Extracted records:
◆ ◆ ◆ ◆

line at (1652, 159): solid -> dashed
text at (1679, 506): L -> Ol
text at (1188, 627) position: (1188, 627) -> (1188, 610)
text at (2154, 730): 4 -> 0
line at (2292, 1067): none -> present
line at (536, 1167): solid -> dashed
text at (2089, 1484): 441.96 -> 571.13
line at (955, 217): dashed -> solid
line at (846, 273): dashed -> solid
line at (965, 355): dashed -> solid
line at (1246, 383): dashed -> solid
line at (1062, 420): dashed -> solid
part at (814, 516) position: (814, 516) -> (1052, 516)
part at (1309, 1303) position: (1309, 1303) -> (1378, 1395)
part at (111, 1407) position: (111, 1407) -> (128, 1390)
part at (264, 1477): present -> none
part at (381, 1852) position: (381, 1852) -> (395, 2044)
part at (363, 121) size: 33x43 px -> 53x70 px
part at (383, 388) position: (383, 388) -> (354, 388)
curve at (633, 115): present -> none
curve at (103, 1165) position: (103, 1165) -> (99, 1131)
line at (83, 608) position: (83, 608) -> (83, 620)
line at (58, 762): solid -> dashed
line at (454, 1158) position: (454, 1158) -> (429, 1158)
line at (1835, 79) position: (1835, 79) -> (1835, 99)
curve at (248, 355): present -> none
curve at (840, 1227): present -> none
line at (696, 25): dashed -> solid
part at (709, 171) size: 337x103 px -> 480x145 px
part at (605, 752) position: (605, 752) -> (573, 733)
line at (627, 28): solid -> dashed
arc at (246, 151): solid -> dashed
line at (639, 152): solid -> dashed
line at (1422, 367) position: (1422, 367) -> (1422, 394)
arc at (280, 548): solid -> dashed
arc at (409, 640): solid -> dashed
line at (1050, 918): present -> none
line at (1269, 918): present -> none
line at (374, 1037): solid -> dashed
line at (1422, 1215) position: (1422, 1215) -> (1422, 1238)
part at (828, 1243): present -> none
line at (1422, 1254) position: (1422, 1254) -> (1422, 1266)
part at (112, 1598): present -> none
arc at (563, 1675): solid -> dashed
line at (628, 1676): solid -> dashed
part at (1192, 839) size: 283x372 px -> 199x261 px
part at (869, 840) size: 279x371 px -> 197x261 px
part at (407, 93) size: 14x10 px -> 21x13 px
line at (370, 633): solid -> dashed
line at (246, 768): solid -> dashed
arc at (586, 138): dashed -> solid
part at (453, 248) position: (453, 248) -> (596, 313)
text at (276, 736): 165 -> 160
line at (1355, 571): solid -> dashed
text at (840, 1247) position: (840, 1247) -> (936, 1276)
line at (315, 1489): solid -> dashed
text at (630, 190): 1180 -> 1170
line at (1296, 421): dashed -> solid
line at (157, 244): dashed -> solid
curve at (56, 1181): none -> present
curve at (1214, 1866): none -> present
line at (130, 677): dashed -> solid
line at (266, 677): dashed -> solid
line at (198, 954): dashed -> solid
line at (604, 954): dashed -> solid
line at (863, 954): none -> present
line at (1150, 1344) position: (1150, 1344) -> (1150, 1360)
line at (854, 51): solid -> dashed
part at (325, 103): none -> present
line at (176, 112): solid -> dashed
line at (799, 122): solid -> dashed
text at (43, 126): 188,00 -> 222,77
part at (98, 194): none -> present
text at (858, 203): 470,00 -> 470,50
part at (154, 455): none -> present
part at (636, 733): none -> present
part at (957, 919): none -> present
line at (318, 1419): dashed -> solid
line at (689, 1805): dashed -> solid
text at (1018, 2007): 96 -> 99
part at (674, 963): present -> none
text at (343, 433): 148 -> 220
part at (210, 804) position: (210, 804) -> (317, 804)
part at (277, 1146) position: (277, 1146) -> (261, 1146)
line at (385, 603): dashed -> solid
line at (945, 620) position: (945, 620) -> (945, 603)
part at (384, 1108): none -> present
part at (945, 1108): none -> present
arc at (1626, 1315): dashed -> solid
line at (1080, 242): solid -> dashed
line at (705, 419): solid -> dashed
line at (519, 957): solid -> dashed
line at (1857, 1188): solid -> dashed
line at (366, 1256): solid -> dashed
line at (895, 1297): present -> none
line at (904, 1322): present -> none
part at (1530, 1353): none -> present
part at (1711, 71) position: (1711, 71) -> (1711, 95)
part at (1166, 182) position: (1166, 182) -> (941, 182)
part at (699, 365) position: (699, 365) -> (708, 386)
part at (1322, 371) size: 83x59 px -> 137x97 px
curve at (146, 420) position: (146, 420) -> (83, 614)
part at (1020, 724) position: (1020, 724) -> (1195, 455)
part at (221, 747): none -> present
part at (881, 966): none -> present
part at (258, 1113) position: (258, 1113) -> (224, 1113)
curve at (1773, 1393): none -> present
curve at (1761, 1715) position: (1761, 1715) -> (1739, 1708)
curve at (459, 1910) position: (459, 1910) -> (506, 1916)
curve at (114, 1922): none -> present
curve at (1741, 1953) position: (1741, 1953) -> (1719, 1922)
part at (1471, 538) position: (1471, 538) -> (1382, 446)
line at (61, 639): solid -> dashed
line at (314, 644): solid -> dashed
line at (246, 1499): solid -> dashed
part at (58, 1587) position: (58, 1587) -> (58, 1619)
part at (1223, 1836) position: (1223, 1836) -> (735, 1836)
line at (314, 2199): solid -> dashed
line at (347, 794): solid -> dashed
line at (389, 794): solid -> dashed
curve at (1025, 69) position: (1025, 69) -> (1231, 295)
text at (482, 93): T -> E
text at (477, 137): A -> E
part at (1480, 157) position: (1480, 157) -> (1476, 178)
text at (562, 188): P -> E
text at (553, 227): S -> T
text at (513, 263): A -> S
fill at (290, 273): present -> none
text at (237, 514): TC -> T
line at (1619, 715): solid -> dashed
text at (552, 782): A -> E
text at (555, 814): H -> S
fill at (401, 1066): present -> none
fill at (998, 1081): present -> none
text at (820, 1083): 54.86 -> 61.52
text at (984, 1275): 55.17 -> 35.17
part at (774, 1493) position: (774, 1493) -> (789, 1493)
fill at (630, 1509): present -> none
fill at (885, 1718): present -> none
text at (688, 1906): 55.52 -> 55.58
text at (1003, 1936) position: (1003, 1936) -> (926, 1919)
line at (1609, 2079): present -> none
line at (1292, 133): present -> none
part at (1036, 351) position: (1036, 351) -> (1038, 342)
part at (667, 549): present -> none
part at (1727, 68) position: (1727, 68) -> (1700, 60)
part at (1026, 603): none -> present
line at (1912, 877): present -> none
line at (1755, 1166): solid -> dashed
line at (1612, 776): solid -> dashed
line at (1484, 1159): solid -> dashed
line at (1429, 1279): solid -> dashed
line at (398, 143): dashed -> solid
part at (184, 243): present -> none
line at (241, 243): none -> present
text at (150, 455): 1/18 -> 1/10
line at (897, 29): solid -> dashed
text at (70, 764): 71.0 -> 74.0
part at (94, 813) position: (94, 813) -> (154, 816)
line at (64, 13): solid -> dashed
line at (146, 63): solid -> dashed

◆ ◆ ◆ ◆

- _What you need to do_
Could you pull out every line of the data above and reproduce each one word for word?

- _Answer for the task_
line at (1652, 159): solid -> dashed
text at (1679, 506): L -> Ol
text at (1188, 627) position: (1188, 627) -> (1188, 610)
text at (2154, 730): 4 -> 0
line at (2292, 1067): none -> present
line at (536, 1167): solid -> dashed
text at (2089, 1484): 441.96 -> 571.13
line at (955, 217): dashed -> solid
line at (846, 273): dashed -> solid
line at (965, 355): dashed -> solid
line at (1246, 383): dashed -> solid
line at (1062, 420): dashed -> solid
part at (814, 516) position: (814, 516) -> (1052, 516)
part at (1309, 1303) position: (1309, 1303) -> (1378, 1395)
part at (111, 1407) position: (111, 1407) -> (128, 1390)
part at (264, 1477): present -> none
part at (381, 1852) position: (381, 1852) -> (395, 2044)
part at (363, 121) size: 33x43 px -> 53x70 px
part at (383, 388) position: (383, 388) -> (354, 388)
curve at (633, 115): present -> none
curve at (103, 1165) position: (103, 1165) -> (99, 1131)
line at (83, 608) position: (83, 608) -> (83, 620)
line at (58, 762): solid -> dashed
line at (454, 1158) position: (454, 1158) -> (429, 1158)
line at (1835, 79) position: (1835, 79) -> (1835, 99)
curve at (248, 355): present -> none
curve at (840, 1227): present -> none
line at (696, 25): dashed -> solid
part at (709, 171) size: 337x103 px -> 480x145 px
part at (605, 752) position: (605, 752) -> (573, 733)
line at (627, 28): solid -> dashed
arc at (246, 151): solid -> dashed
line at (639, 152): solid -> dashed
line at (1422, 367) position: (1422, 367) -> (1422, 394)
arc at (280, 548): solid -> dashed
arc at (409, 640): solid -> dashed
line at (1050, 918): present -> none
line at (1269, 918): present -> none
line at (374, 1037): solid -> dashed
line at (1422, 1215) position: (1422, 1215) -> (1422, 1238)
part at (828, 1243): present -> none
line at (1422, 1254) position: (1422, 1254) -> (1422, 1266)
part at (112, 1598): present -> none
arc at (563, 1675): solid -> dashed
line at (628, 1676): solid -> dashed
part at (1192, 839) size: 283x372 px -> 199x261 px
part at (869, 840) size: 279x371 px -> 197x261 px
part at (407, 93) size: 14x10 px -> 21x13 px
line at (370, 633): solid -> dashed
line at (246, 768): solid -> dashed
arc at (586, 138): dashed -> solid
part at (453, 248) position: (453, 248) -> (596, 313)
text at (276, 736): 165 -> 160
line at (1355, 571): solid -> dashed
text at (840, 1247) position: (840, 1247) -> (936, 1276)
line at (315, 1489): solid -> dashed
text at (630, 190): 1180 -> 1170
line at (1296, 421): dashed -> solid
line at (157, 244): dashed -> solid
curve at (56, 1181): none -> present
curve at (1214, 1866): none -> present
line at (130, 677): dashed -> solid
line at (266, 677): dashed -> solid
line at (198, 954): dashed -> solid
line at (604, 954): dashed -> solid
line at (863, 954): none -> present
line at (1150, 1344) position: (1150, 1344) -> (1150, 1360)
line at (854, 51): solid -> dashed
part at (325, 103): none -> present
line at (176, 112): solid -> dashed
line at (799, 122): solid -> dashed
text at (43, 126): 188,00 -> 222,77
part at (98, 194): none -> present
text at (858, 203): 470,00 -> 470,50
part at (154, 455): none -> present
part at (636, 733): none -> present
part at (957, 919): none -> present
line at (318, 1419): dashed -> solid
line at (689, 1805): dashed -> solid
text at (1018, 2007): 96 -> 99
part at (674, 963): present -> none
text at (343, 433): 148 -> 220
part at (210, 804) position: (210, 804) -> (317, 804)
part at (277, 1146) position: (277, 1146) -> (261, 1146)
line at (385, 603): dashed -> solid
line at (945, 620) position: (945, 620) -> (945, 603)
part at (384, 1108): none -> present
part at (945, 1108): none -> present
arc at (1626, 1315): dashed -> solid
line at (1080, 242): solid -> dashed
line at (705, 419): solid -> dashed
line at (519, 957): solid -> dashed
line at (1857, 1188): solid -> dashed
line at (366, 1256): solid -> dashed
line at (895, 1297): present -> none
line at (904, 1322): present -> none
part at (1530, 1353): none -> present
part at (1711, 71) position: (1711, 71) -> (1711, 95)
part at (1166, 182) position: (1166, 182) -> (941, 182)
part at (699, 365) position: (699, 365) -> (708, 386)
part at (1322, 371) size: 83x59 px -> 137x97 px
curve at (146, 420) position: (146, 420) -> (83, 614)
part at (1020, 724) position: (1020, 724) -> (1195, 455)
part at (221, 747): none -> present
part at (881, 966): none -> present
part at (258, 1113) position: (258, 1113) -> (224, 1113)
curve at (1773, 1393): none -> present
curve at (1761, 1715) position: (1761, 1715) -> (1739, 1708)
curve at (459, 1910) position: (459, 1910) -> (506, 1916)
curve at (114, 1922): none -> present
curve at (1741, 1953) position: (1741, 1953) -> (1719, 1922)
part at (1471, 538) position: (1471, 538) -> (1382, 446)
line at (61, 639): solid -> dashed
line at (314, 644): solid -> dashed
line at (246, 1499): solid -> dashed
part at (58, 1587) position: (58, 1587) -> (58, 1619)
part at (1223, 1836) position: (1223, 1836) -> (735, 1836)
line at (314, 2199): solid -> dashed
line at (347, 794): solid -> dashed
line at (389, 794): solid -> dashed
curve at (1025, 69) position: (1025, 69) -> (1231, 295)
text at (482, 93): T -> E
text at (477, 137): A -> E
part at (1480, 157) position: (1480, 157) -> (1476, 178)
text at (562, 188): P -> E
text at (553, 227): S -> T
text at (513, 263): A -> S
fill at (290, 273): present -> none
text at (237, 514): TC -> T
line at (1619, 715): solid -> dashed
text at (552, 782): A -> E
text at (555, 814): H -> S
fill at (401, 1066): present -> none
fill at (998, 1081): present -> none
text at (820, 1083): 54.86 -> 61.52
text at (984, 1275): 55.17 -> 35.17
part at (774, 1493) position: (774, 1493) -> (789, 1493)
fill at (630, 1509): present -> none
fill at (885, 1718): present -> none
text at (688, 1906): 55.52 -> 55.58
text at (1003, 1936) position: (1003, 1936) -> (926, 1919)
line at (1609, 2079): present -> none
line at (1292, 133): present -> none
part at (1036, 351) position: (1036, 351) -> (1038, 342)
part at (667, 549): present -> none
part at (1727, 68) position: (1727, 68) -> (1700, 60)
part at (1026, 603): none -> present
line at (1912, 877): present -> none
line at (1755, 1166): solid -> dashed
line at (1612, 776): solid -> dashed
line at (1484, 1159): solid -> dashed
line at (1429, 1279): solid -> dashed
line at (398, 143): dashed -> solid
part at (184, 243): present -> none
line at (241, 243): none -> present
text at (150, 455): 1/18 -> 1/10
line at (897, 29): solid -> dashed
text at (70, 764): 71.0 -> 74.0
part at (94, 813) position: (94, 813) -> (154, 816)
line at (64, 13): solid -> dashed
line at (146, 63): solid -> dashed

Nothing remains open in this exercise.